KURZE AUFGABE 1
Gib bitte aus dem Text über den 11. September alles von "Von Ralf Fücks" bis hinunter zu "von Millionen Menschen." noch einmal wieder und tausche dabei "Terroranschläge" gegen "Anschläge".
KURZE AUFGABE 2
Übertrage diesen Satz aus dem Text über den 11. September ins Englische: „Damit erschien der Exzess vom 11. September zwar nicht gerechtfertigt, aber er verlor seine Einmaligkeit.“

VORLIEGENDER TEXT
※
Von Ralf Fücks
Angesichts der bildmächtigen Wucht der Terroranschläge vom 11. September teilte ich mit vielen anderen das Empfinden, dieser Tag verändere schlagartig nicht nur die internationale Politik, sondern das Lebensgefühl und die Weltsicht von Millionen Menschen.
Eine erste irritierende Erfahrung in den Tagen danach war, dass diese Empfindung durchaus nicht rund um den Globus geteilt wurde. Vor allem aus der südlichen Hemisphäre wurden Stimmen laut, dass mit den Angriffen auf das World Trade Center und das Pentagon die Gewalt, unter der die Massen der "3.Welt" Jahr für Jahr leiden, in das Kernland der westlich-kapitalistischen Zivilisation zurückgeschlagen sei. Damit erschien der Exzess vom 11. September zwar nicht gerechtfertigt, aber er verlor seine Einmaligkeit. Gleichzeitig setzte auch hierzulande der bekannte Mechanismus ein, die neuen Erfahrungen in den Schubladen der vertrauten Weltbilder zu entsorgen. Der kriegerische Angriff auf das World Trade Center und das Pentagon wurde vielfach als Produkt der Verzweiflung über die Demütigung und Perspektivlosigkeit des Südens interpretiert, als Akt der Gegengewalt gegen die Wirtschaftsmacht und die arrogante Hegemonialpolitik der USA selbst.
※
[Extrahierte Dateneinträge]

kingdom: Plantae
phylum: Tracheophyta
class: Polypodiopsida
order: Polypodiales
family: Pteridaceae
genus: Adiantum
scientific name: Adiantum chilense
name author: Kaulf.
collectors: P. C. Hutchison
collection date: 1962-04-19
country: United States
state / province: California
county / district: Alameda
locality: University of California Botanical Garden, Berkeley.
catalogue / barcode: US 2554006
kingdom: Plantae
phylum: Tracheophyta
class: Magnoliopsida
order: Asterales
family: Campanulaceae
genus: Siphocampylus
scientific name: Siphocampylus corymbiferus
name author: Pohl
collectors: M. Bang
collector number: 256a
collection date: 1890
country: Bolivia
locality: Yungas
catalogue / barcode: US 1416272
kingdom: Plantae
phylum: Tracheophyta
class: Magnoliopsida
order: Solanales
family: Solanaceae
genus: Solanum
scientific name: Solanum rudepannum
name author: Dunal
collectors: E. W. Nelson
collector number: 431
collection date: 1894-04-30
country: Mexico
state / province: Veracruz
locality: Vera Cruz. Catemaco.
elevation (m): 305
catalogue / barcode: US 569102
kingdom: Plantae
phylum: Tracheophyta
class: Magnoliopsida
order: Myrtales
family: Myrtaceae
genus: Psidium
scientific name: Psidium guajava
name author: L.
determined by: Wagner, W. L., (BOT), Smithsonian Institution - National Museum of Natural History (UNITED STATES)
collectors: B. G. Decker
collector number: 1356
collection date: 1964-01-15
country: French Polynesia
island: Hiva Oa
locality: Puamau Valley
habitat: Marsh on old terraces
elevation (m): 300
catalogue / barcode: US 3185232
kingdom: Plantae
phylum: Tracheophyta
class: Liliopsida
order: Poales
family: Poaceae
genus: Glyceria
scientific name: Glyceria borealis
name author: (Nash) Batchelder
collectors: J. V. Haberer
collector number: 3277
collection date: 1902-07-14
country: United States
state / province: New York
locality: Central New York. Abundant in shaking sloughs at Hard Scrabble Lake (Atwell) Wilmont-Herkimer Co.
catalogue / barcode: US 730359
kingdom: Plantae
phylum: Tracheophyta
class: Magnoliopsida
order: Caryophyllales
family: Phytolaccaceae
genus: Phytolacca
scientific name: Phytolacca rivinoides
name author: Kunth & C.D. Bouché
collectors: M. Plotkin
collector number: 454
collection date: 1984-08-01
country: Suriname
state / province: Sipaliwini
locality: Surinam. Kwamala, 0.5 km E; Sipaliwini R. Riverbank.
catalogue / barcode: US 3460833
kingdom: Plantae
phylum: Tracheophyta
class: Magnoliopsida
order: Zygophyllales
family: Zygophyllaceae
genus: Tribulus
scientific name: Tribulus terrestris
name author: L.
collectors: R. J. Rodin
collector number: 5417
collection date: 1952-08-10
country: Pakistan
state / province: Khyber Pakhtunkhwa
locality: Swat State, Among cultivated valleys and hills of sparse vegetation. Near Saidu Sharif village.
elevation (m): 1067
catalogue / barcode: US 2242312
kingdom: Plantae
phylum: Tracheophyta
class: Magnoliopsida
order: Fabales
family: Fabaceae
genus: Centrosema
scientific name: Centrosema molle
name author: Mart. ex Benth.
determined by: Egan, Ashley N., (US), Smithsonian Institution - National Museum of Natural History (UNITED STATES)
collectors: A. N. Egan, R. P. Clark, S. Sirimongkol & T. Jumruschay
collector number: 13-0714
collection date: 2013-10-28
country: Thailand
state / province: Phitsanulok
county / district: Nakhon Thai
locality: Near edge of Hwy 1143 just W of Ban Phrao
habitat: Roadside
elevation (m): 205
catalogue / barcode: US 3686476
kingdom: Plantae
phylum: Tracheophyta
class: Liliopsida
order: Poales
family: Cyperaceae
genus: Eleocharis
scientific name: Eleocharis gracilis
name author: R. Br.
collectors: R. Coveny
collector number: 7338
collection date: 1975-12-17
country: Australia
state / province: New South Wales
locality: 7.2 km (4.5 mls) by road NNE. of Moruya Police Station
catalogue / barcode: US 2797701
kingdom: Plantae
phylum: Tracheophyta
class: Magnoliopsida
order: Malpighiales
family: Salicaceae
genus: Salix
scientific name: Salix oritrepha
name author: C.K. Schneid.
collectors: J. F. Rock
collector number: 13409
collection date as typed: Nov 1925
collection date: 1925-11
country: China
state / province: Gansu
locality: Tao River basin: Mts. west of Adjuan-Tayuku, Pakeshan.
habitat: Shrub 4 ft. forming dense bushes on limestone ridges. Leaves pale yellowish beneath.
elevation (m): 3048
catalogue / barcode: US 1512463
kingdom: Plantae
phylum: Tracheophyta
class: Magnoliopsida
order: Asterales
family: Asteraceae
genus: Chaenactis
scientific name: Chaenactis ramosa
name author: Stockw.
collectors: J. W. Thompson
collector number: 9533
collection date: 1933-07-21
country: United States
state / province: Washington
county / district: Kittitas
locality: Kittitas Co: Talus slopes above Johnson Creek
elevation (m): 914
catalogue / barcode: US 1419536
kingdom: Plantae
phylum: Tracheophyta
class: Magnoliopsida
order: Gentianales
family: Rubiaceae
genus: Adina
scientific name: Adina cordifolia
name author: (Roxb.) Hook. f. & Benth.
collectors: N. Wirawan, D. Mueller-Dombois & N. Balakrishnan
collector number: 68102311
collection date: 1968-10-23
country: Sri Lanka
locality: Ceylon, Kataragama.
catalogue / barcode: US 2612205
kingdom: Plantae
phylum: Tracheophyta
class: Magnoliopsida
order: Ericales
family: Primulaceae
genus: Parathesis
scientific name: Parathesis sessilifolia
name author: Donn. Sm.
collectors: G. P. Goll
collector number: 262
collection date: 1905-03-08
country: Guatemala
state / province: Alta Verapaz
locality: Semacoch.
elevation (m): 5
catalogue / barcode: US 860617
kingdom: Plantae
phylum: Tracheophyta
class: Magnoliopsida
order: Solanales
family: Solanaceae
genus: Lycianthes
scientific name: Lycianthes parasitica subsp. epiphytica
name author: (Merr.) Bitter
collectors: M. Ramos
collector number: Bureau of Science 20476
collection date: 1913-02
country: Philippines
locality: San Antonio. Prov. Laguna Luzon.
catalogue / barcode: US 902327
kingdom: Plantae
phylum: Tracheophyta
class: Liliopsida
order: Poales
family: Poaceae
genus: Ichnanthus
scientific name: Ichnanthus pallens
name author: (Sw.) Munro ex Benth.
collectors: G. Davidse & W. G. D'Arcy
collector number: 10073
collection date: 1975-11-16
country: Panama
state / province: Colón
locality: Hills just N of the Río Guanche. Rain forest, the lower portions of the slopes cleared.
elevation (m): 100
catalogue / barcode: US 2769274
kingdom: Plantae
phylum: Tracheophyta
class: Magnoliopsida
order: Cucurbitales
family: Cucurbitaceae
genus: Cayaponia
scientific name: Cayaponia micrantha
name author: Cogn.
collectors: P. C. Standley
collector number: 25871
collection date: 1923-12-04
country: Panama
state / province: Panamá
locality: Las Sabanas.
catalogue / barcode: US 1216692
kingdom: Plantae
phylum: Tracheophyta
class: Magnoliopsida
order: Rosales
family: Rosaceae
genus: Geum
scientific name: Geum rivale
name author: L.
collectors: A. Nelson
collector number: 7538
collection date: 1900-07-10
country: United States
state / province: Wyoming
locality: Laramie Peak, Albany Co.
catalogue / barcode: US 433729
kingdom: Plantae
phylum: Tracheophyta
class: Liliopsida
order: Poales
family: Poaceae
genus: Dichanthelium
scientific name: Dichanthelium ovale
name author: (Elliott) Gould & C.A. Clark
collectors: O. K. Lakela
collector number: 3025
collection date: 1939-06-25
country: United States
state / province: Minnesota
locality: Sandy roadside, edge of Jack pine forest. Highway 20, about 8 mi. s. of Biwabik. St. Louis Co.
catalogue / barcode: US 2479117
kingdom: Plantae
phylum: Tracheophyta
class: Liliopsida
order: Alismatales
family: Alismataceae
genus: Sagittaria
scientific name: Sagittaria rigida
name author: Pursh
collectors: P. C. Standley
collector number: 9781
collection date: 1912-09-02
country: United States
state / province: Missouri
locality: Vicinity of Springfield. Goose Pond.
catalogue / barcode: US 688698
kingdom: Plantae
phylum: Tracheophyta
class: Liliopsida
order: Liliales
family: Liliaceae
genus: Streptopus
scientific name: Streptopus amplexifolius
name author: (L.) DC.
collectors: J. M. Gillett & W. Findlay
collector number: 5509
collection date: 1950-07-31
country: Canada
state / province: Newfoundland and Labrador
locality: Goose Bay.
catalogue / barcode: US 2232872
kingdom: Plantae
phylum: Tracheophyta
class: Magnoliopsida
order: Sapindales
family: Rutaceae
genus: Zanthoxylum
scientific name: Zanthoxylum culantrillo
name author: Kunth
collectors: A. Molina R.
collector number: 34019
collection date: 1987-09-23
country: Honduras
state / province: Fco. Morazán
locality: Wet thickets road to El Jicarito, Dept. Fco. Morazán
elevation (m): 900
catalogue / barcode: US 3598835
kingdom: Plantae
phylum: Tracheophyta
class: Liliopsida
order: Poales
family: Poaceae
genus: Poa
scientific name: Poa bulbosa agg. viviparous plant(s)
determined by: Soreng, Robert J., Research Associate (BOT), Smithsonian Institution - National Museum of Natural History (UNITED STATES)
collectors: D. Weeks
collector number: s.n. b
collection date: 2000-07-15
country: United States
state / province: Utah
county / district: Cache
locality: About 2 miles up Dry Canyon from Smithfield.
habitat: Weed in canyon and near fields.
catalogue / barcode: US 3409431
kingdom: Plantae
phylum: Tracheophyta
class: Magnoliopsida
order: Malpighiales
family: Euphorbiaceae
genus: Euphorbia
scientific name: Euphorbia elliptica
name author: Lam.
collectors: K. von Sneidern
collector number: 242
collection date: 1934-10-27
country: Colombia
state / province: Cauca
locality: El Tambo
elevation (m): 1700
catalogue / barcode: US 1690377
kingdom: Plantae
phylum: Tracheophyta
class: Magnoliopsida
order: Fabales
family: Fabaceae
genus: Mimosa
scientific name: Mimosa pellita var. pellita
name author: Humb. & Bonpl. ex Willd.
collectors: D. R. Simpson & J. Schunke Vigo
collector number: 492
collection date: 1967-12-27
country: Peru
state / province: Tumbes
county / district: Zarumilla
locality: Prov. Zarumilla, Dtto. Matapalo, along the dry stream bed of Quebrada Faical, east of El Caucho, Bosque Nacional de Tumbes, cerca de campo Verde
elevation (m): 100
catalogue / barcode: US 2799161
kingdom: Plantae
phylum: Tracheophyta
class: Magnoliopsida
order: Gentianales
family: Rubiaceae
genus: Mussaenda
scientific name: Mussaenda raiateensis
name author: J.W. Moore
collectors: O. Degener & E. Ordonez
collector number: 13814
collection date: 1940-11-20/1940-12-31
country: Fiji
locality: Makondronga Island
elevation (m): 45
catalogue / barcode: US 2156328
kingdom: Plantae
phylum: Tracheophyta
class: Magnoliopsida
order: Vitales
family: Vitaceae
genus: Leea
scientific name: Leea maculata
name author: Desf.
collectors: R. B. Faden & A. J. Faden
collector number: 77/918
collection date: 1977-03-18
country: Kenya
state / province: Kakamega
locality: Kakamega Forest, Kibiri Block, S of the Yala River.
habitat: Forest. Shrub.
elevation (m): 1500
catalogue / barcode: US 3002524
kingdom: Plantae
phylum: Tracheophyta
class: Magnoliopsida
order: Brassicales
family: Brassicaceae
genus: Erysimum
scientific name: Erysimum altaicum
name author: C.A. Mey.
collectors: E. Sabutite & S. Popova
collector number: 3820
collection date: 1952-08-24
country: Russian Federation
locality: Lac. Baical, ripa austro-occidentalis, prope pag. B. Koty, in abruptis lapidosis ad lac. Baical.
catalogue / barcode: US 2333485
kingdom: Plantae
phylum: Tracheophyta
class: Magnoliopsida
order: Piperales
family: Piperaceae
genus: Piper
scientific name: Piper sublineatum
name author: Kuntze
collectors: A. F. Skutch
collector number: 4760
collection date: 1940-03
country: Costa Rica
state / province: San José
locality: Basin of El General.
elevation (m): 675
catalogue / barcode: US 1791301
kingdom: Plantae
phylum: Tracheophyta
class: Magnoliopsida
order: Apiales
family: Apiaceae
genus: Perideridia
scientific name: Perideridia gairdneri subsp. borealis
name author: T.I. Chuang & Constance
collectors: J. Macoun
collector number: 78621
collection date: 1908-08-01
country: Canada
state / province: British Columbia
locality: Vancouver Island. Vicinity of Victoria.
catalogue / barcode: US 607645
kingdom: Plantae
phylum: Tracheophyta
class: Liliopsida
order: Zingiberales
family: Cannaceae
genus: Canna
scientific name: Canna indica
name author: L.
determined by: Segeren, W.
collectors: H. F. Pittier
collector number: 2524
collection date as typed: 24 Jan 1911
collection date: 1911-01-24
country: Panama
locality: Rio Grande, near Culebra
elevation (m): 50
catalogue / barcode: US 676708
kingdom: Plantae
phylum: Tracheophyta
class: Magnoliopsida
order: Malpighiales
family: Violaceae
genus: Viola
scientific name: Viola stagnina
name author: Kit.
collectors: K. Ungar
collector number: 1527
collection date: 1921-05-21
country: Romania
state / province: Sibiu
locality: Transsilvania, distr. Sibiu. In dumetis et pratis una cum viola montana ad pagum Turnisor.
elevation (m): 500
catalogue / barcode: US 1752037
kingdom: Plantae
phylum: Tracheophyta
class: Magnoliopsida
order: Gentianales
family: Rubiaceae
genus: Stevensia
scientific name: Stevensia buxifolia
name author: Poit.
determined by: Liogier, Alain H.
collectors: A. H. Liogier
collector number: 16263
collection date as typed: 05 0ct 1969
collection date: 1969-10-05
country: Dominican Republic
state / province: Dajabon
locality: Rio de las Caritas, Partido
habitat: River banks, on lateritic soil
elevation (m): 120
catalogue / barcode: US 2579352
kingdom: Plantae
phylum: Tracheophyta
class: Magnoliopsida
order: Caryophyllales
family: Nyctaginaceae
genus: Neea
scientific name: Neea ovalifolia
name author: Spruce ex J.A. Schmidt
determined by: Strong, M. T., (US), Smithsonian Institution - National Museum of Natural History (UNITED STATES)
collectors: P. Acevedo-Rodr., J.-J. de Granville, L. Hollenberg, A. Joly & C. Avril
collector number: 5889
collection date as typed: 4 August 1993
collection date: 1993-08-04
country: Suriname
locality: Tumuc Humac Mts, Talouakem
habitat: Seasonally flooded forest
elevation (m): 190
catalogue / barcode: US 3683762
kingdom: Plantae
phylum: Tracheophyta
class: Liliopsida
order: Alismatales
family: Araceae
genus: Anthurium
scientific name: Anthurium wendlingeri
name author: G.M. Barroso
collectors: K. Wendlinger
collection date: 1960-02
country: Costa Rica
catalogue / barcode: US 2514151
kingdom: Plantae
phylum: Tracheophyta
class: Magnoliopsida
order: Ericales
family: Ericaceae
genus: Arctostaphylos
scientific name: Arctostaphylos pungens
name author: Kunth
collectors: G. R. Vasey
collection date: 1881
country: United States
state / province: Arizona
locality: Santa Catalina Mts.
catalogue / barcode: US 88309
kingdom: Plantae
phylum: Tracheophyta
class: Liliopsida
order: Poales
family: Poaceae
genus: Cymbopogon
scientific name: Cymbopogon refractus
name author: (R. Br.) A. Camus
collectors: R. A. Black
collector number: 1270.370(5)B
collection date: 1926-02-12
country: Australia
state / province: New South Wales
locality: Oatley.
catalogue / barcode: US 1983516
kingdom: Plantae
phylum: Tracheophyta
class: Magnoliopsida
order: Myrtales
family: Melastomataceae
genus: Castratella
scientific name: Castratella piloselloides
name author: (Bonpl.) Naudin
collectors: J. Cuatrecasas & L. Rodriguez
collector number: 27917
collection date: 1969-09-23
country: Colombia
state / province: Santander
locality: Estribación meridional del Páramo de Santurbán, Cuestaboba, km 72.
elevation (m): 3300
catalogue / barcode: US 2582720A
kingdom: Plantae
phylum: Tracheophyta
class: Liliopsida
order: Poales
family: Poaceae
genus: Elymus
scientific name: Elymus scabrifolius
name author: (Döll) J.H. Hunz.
※
FERTIGE ANTWORT 1
Von Ralf Fücks
Angesichts der bildmächtigen Wucht der Anschläge vom 11. September teilte ich mit vielen anderen das Empfinden, dieser Tag verändere schlagartig nicht nur die internationale Politik, sondern das Lebensgefühl und die Weltsicht von Millionen Menschen.

FERTIGE ANTWORT 2
Thus the excess of September 11 did not appear justified, but it did lose its uniqueness.